John yawned. “He’ll call. I’m sure he’ll call. Get some rest.”
She drifted into sleep and dreamt of a car accident — her own. The driver she rear-ended coming toward her, furious at her for ramming his car, his beautiful car that he’d bought the day before. She wasn’t paying attention when she ran into him. She’s trying to explain herself, her preoccupation with finding her dog. He doesn’t believe her. He’s got a knife, says he’ll make sure she never sees her dog again after what she did to his car. She starts to run. She runs and runs and every time she looks back, the guy is behind her and getting closer. The last time she looks back, she recognizes the man. It’s Ian Scott.

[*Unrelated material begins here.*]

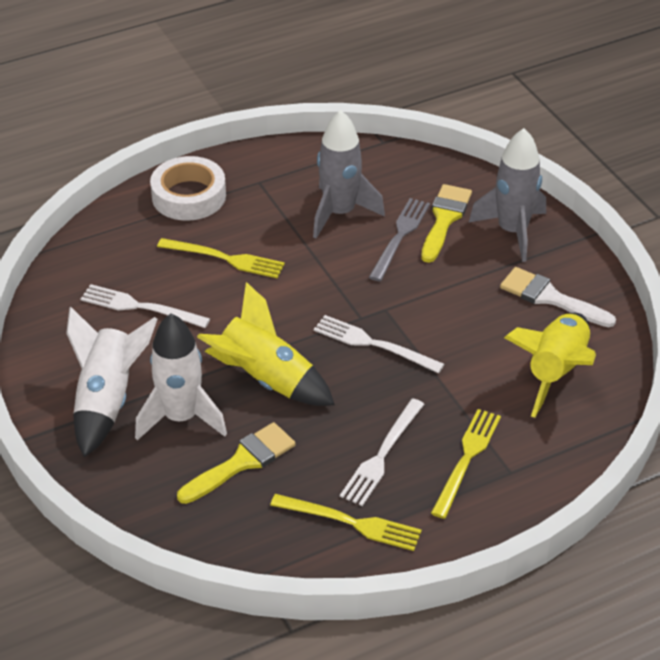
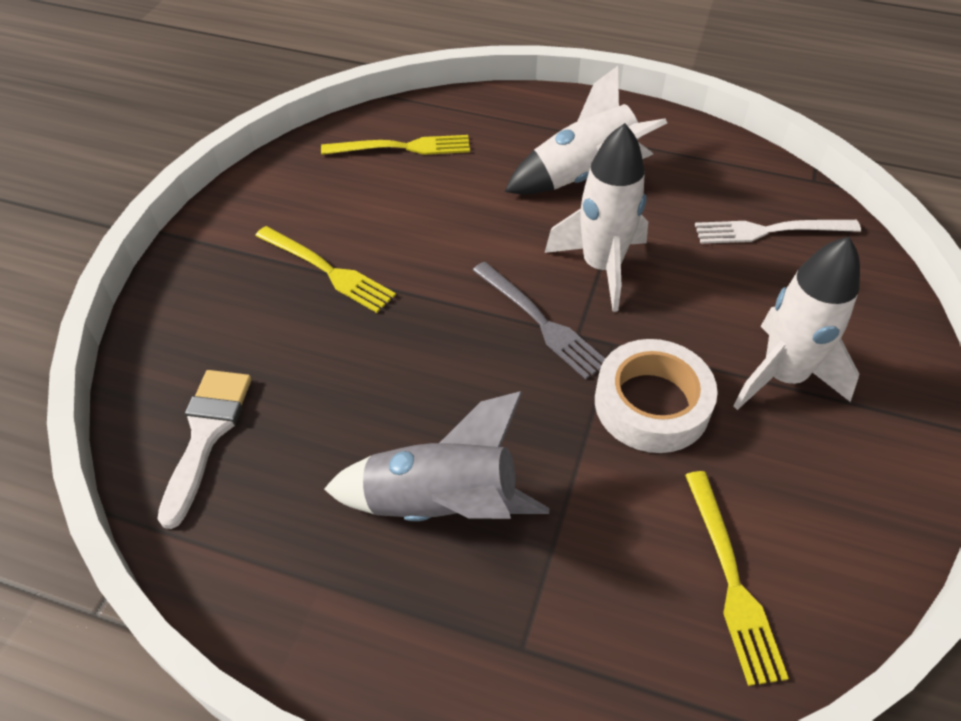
grey rocket: [313,110,385,239] [469,128,546,262] = 2 -> [324,391,550,521] = 1
white fork: [80,284,210,328] [314,315,444,373] [340,398,424,506] = 3 -> [695,220,861,244] = 1
white rocket: [66,307,157,457] [135,313,227,440] = 2 -> [505,66,667,195] [545,123,648,312] [733,237,860,410] = 3
yellow brush: [177,422,296,504] [421,184,472,263] = 2 -> none = 0
yellow rocket: [197,282,335,406] [504,313,596,418] = 2 -> none = 0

Alice tugged a blanket around herself and snuggled into the big armchair. She yawned and wondered if her mother would keep her promise. Had it been that hard a time? Had something horrible happened to her that was too painful to talk about?
She thought she might drift off, get a few minutes of sleep, but her thoughts went to Wanda. Wanda was a night owl and was probably still awake. Alice couldn’t risk it. She couldn’t risk her parents hearing her talk to Wanda. But more important, she couldn’t risk tying up the phone lines if Edward was trying to get through. She curled tighter into herself, squeezed her thighs together, imagined them being enveloped by Wanda’s legs, Wanda’s tongue dipping into her ear, licking her neck. She was moaning with more imaginings when the phone rang.